Land Aquisition Bill diluted further by GoM

Nesar Ahmad

Even after pressed by his cabinet colleagues, Mr. Jairam Ramesh, the union minister for Rural Areas and Employment, had gone on record to say that there would be no further dilution in the land acquisition bill. The news reports, however, suggest that the Bill has been further diluted by the Group of Minister (GoM) headed by Agriculture Minister Mr. Sharad Pawar. Though as reported in an earlier post, the Bill had already been diluted by his ministry before placing it before the Cabinet, ignoring all the major recommendations of the Parliamentary Standing Committee on Rural Development. After facing opposition from some cabinet members, the bill had been referred to a Group of Minister. The Rural Development Ministry tried to push its revised draft by writing to the members of GoM, lauding the revised bill as investor friendly and highlighting its pro-industry features.The GoM, with Urban Development Minister Mr. Kamal Nath, Highways and Railways Minister Dr. C P Joshi, and Commerce Minister Mr. Anand Sharma, has further diluted the bill in order to make it more investor friendly. Notably, some of the cabinet members reported to be advocating further dilution of the bill in the Cabinet meeting, with arguments that its stringent provisions would make acquisition difficult and high cost of compensation and land price would hamper urbanization and industrialization, are also part of the GoM. 

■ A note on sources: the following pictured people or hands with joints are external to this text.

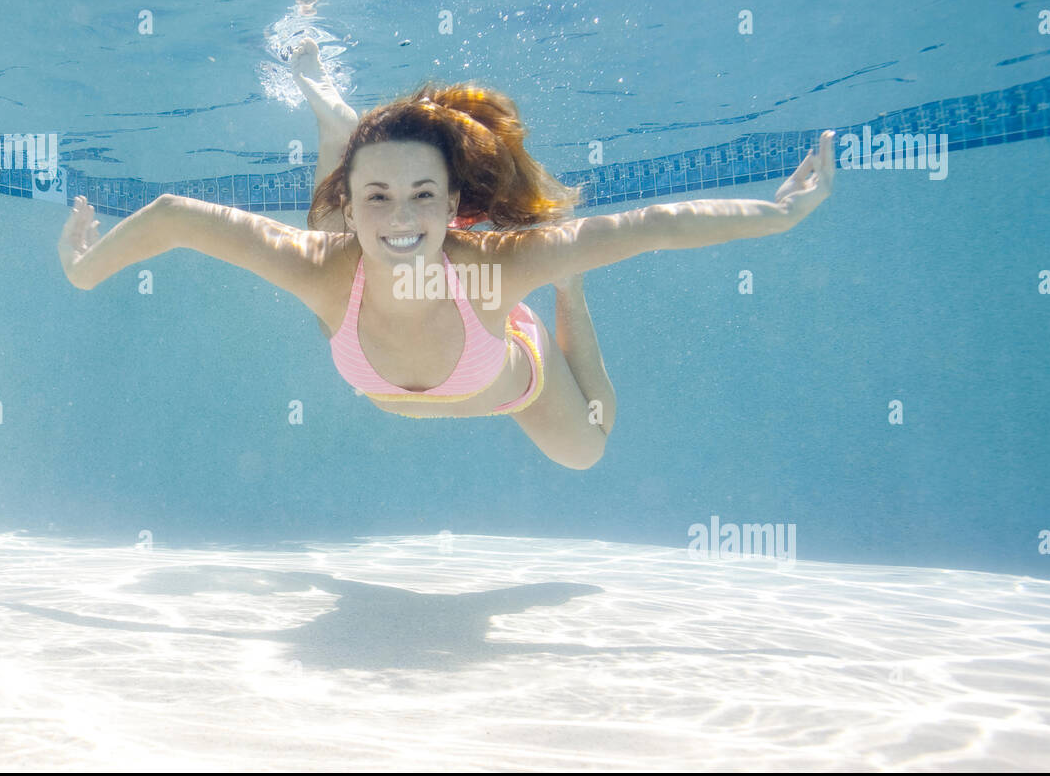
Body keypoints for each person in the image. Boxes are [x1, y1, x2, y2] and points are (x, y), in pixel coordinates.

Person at [59, 38, 834, 469]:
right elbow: (172, 217)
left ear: (453, 201)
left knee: (588, 447)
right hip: (352, 268)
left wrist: (778, 215)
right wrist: (84, 269)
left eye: (424, 196)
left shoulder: (491, 269)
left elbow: (657, 225)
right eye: (380, 197)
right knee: (328, 244)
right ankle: (339, 127)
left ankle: (573, 289)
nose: (402, 220)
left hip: (510, 379)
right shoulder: (330, 263)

The Land acquisition bill which has gone many changes, and which has been now renamed as The Right to Fair Compensation and Transparency in Land Acquisition, Rehabilitation and Resettlement Bill. 

Changes made by the GoM: 


According to the news reports (here and here), changes made by the GoM give more powers to the state governments. Instead of fixing the compensation the bill only provides a baseline, leaving it to the states to decide the final award depending on distance from the urban centres and other factors. The state governments also get to decide the threshold for resettlement and rehabilitation in case of private purchase of land. Earlier the bill applied to all private acquisitions above 100 acres in rural areas and 50 acres in urban areas.
 
The GOM has also relaxed the provision of taking consent from 80% of the land owners and now it has been brought down to two-third of the land owners, in case the land is being acquired for private companies or the PPP projects. It is important to note that the original draft of the bill has provision to take consent from 80% of the affected population, which was diluted to 80% of the land owners in the revised draft. The GOM has further diluted this to two-thirds of the land owners, even though the Parliamentary Standing Committee had recommended that the government should not acquire land for private companies or PPP projects. 

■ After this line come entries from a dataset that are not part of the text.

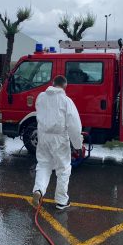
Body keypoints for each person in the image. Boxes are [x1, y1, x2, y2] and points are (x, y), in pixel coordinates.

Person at [32, 75, 82, 210]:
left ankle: (39, 190)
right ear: (65, 86)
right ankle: (61, 201)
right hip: (59, 139)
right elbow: (74, 126)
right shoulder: (66, 101)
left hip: (43, 137)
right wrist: (77, 145)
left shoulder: (41, 97)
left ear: (52, 84)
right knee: (63, 169)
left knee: (43, 165)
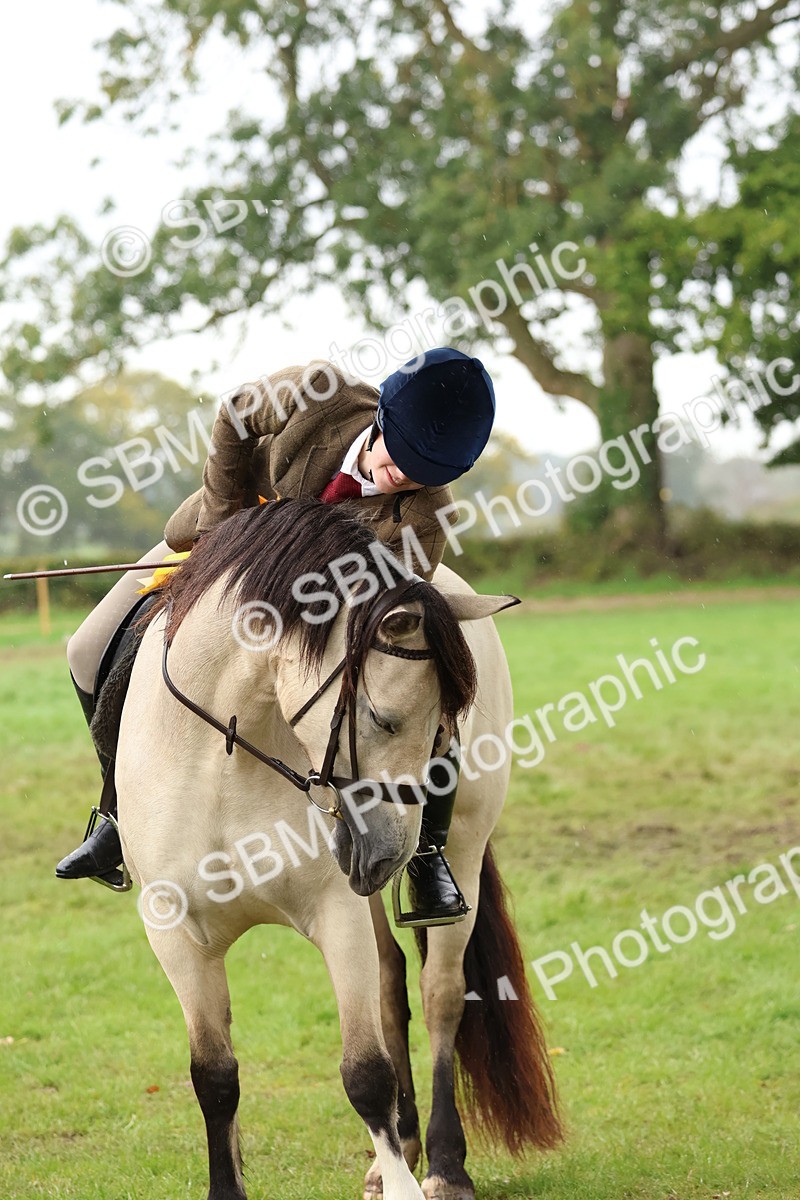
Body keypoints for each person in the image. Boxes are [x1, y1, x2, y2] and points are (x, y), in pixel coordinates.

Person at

Also, instead of binding the acquirers to take to take possession of land only after all the payments and infrastructural amenities have been provided the new Bill allows possession after they have put all the moneys for R&R in an escrow account. 




Also there are 13 other acts which have been kept out of the purview of the proposed bill. That means the new bill will not apply to the land acquired under these 13 central acts. Its important to note that though the first draft of the bill had no such list of the acts which were to be kept out of the out of the preview of the LARR bill, while tabling the bill in the Lok Sabha, the government added a list of 16 central acts which were to be kept out of the purview of the bill. The Parliamentary standing committee had objected to any such provision and recommended to remove Schedule IV of the bill altogether which had the list of central acts on which the provisions of new bill were not to be applied. The Ministry of Rural Development, when placed the revised bill before the cabinet had only removed 3 acts from the Schedule IV of the bill. Still there are thirteen central acts which are kept out of the purview of the new bill. 

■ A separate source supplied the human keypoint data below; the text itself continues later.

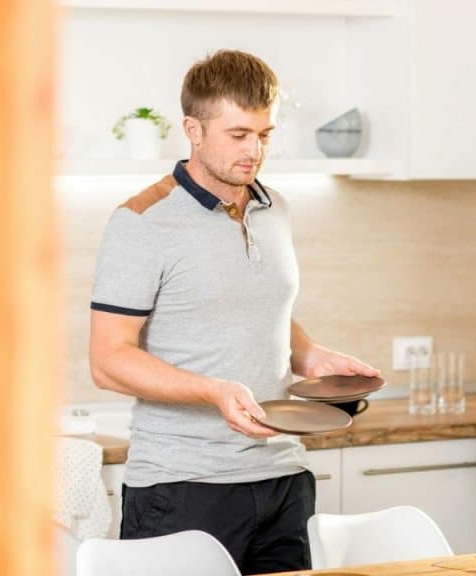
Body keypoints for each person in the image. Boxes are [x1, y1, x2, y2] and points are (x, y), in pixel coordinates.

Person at [88, 49, 378, 574]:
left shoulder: (276, 209)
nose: (255, 151)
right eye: (239, 134)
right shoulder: (141, 221)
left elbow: (250, 307)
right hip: (182, 487)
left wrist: (310, 356)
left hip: (283, 478)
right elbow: (108, 361)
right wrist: (213, 391)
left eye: (265, 134)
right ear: (193, 130)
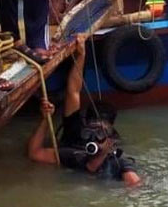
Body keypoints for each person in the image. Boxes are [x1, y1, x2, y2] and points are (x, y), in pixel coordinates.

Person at [27, 35, 141, 185]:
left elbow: (136, 186)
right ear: (85, 124)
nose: (93, 136)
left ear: (111, 139)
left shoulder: (117, 162)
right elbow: (35, 153)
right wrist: (45, 119)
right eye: (91, 130)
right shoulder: (76, 154)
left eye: (100, 133)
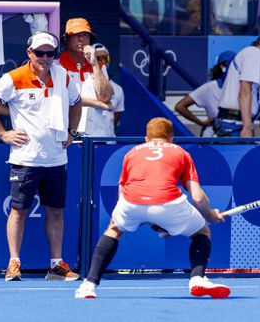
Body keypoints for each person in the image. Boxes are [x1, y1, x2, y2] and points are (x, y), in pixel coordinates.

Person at [74, 117, 230, 299]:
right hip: (168, 202)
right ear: (171, 138)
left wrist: (147, 217)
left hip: (131, 202)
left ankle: (89, 285)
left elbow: (122, 193)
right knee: (202, 232)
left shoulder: (132, 152)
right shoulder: (181, 152)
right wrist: (209, 214)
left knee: (114, 229)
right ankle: (197, 278)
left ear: (146, 138)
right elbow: (197, 197)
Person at [0, 31, 83, 282]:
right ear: (30, 53)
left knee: (56, 211)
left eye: (50, 53)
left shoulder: (63, 76)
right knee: (19, 211)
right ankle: (14, 263)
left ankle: (56, 265)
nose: (45, 58)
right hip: (26, 159)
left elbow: (77, 102)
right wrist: (3, 134)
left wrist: (72, 132)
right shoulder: (13, 78)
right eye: (40, 53)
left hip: (57, 158)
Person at [215, 31, 260, 137]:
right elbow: (244, 91)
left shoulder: (250, 53)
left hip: (232, 122)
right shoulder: (255, 53)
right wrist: (247, 126)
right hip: (235, 123)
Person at [58, 18, 114, 135]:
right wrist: (98, 104)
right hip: (67, 136)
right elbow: (64, 98)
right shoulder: (57, 66)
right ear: (66, 39)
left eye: (85, 35)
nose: (81, 38)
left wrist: (94, 64)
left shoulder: (98, 66)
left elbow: (106, 97)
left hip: (96, 135)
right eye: (76, 35)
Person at [174, 50, 236, 137]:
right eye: (233, 65)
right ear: (222, 66)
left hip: (237, 131)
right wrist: (201, 123)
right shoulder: (210, 87)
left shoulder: (243, 87)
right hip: (214, 133)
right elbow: (180, 106)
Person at [91, 43, 125, 137]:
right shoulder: (84, 84)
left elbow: (117, 116)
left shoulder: (118, 89)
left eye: (105, 58)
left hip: (109, 141)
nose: (103, 62)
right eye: (98, 59)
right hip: (90, 142)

Beside this the ministry had already decided not to apply the new act retrospectively. So all the current projects acquiring land will not come under the purview of the new act. 

It is interesting to see how the very few of  pro-people provisions of the original bill are being curtailed, ignoring all the demands put forward by the people's movements against land acquisition across the country as well as the recommendations made by the Parliamentary Standing Committee, which has representations of all the political parties. The bill does not allow the community or the gram sabhas to say no to any efforts of land acquisition for the government projects. It only has provision of taking consent of, now just two-third of the land owners, in case land being acquired for private companies and PPP projects. The bill wont apply to the land acquisition done under 13 other central acts. In its over zealous efforts to send right message to the investors and prove its pro-reform and pro industry credentials the government has been making changes in the bill, disregarding the interests of the poor farmers, tribal people, landless families, dependent on natural resources. The new bill is now expected to be tabled in the Parliament during the winter session.